§ Exercise requirements:
Every line below must be reproduced exactly; no pictures are to be included.

§ Study material:
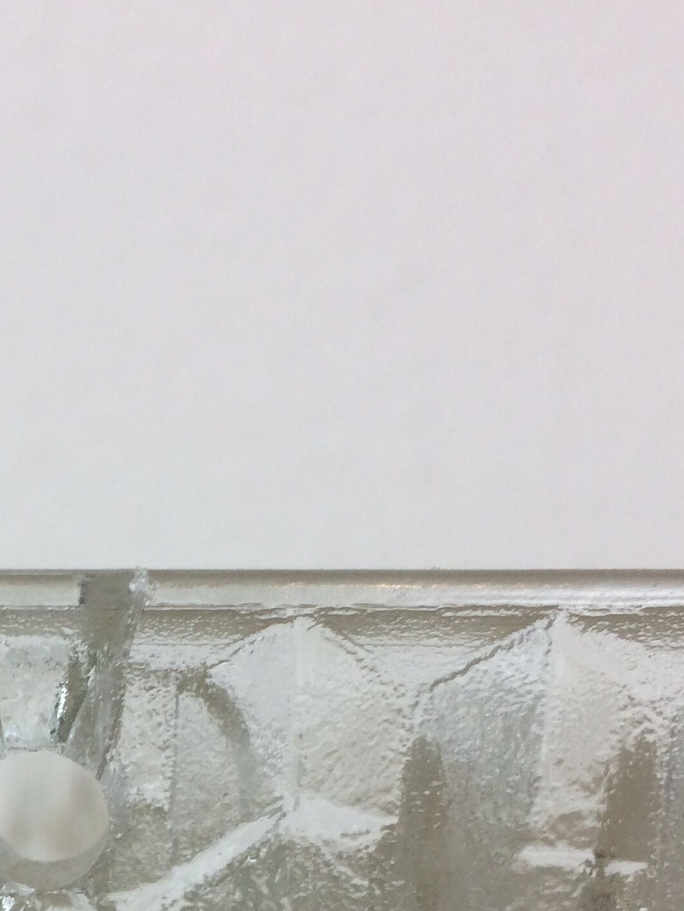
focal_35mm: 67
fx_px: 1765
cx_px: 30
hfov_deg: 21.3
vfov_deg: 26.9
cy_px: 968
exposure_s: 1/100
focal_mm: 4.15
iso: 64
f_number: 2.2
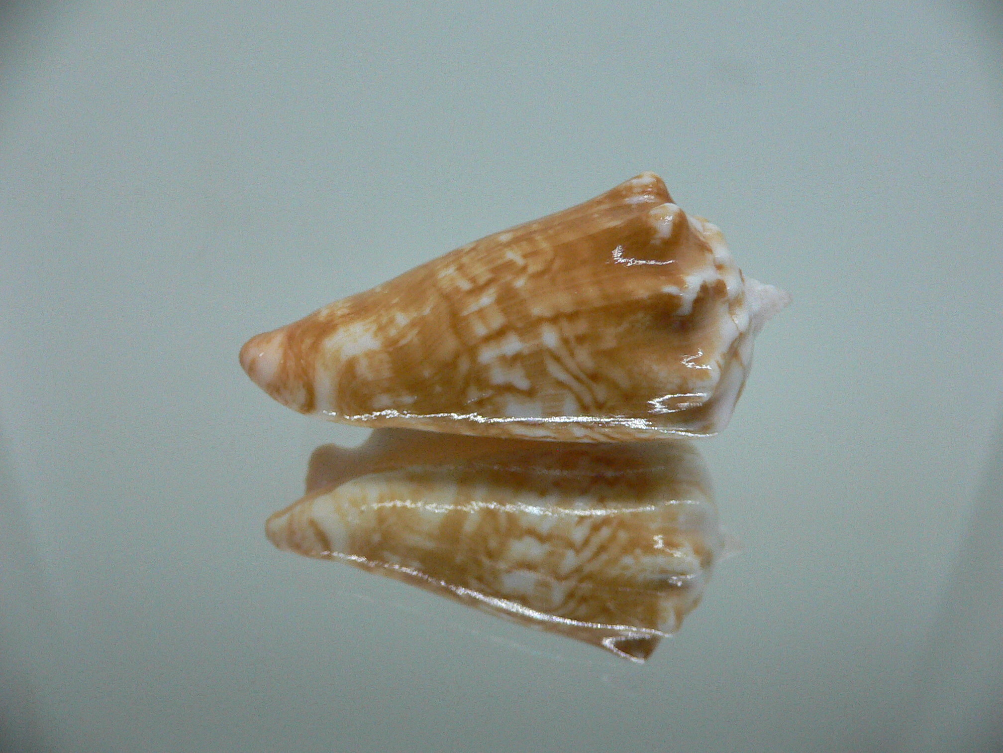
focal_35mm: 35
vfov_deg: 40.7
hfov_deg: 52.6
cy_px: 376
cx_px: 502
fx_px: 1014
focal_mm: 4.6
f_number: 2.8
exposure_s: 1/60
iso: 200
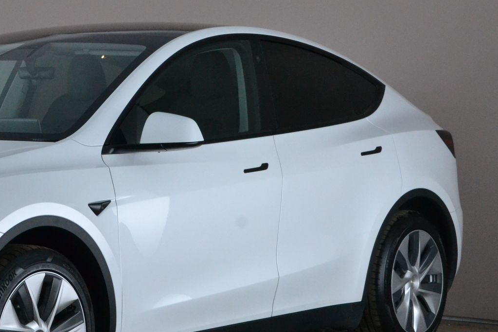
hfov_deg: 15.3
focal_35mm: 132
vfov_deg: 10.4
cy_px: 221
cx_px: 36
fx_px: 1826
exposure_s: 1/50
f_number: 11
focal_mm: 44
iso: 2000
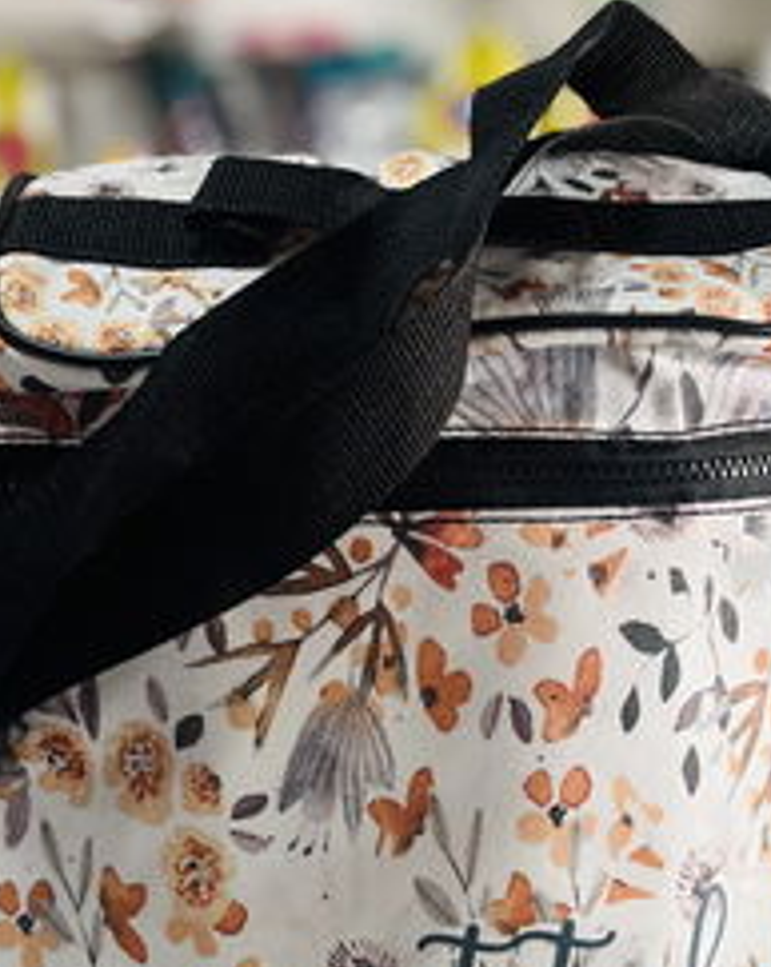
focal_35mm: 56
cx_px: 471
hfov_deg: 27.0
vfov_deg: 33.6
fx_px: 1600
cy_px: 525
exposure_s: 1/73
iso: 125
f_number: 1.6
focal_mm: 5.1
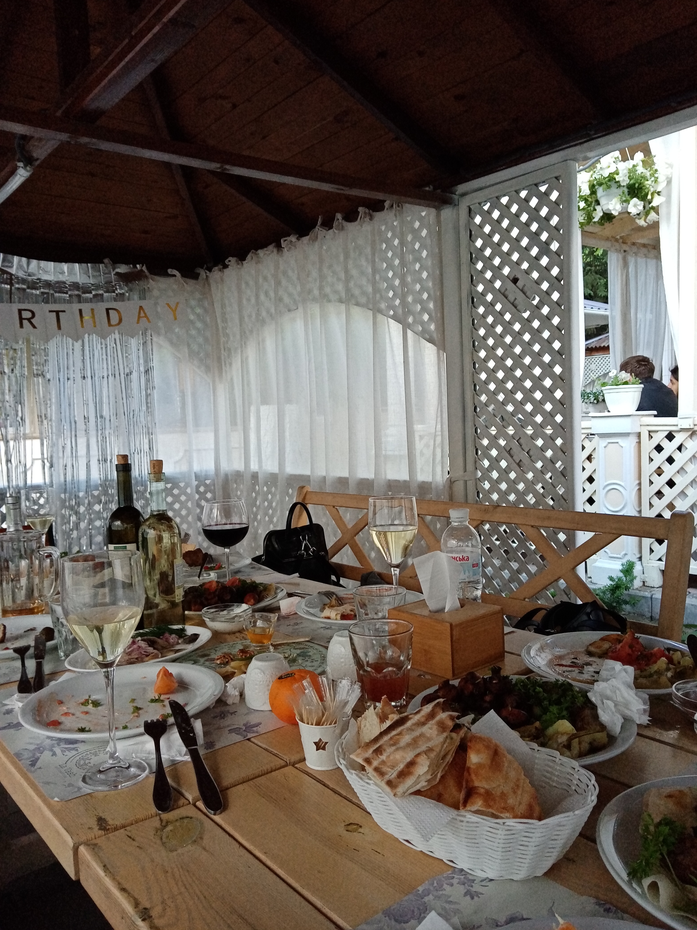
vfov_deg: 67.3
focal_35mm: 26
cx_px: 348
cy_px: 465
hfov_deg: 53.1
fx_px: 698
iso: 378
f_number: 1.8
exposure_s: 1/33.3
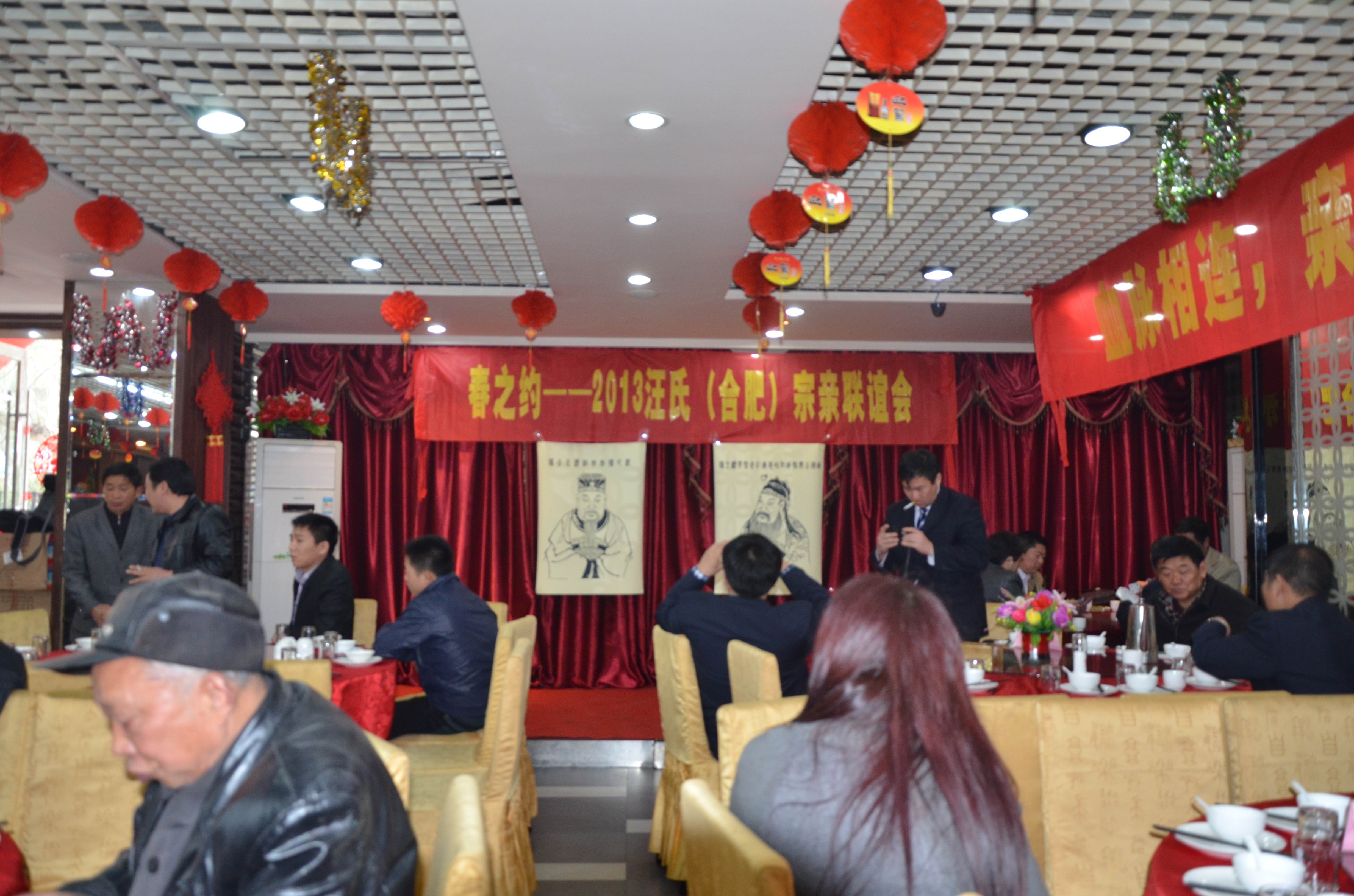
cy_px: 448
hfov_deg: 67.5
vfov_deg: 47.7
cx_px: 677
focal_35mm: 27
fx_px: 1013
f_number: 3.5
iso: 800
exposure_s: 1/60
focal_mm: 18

§ Exercise response:
focal_35mm: 67
fx_px: 1765
cx_px: 30
hfov_deg: 21.3
vfov_deg: 26.9
cy_px: 968
exposure_s: 1/100
focal_mm: 4.15
iso: 64
f_number: 2.2
focal_35mm: 35
vfov_deg: 40.7
hfov_deg: 52.6
cy_px: 376
cx_px: 502
fx_px: 1014
focal_mm: 4.6
f_number: 2.8
exposure_s: 1/60
iso: 200
hfov_deg: 15.3
focal_35mm: 132
vfov_deg: 10.4
cy_px: 221
cx_px: 36
fx_px: 1826
exposure_s: 1/50
f_number: 11
focal_mm: 44
iso: 2000
focal_35mm: 56
cx_px: 471
hfov_deg: 27.0
vfov_deg: 33.6
fx_px: 1600
cy_px: 525
exposure_s: 1/73
iso: 125
f_number: 1.6
focal_mm: 5.1
vfov_deg: 67.3
focal_35mm: 26
cx_px: 348
cy_px: 465
hfov_deg: 53.1
fx_px: 698
iso: 378
f_number: 1.8
exposure_s: 1/33.3
cy_px: 448
hfov_deg: 67.5
vfov_deg: 47.7
cx_px: 677
focal_35mm: 27
fx_px: 1013
f_number: 3.5
iso: 800
exposure_s: 1/60
focal_mm: 18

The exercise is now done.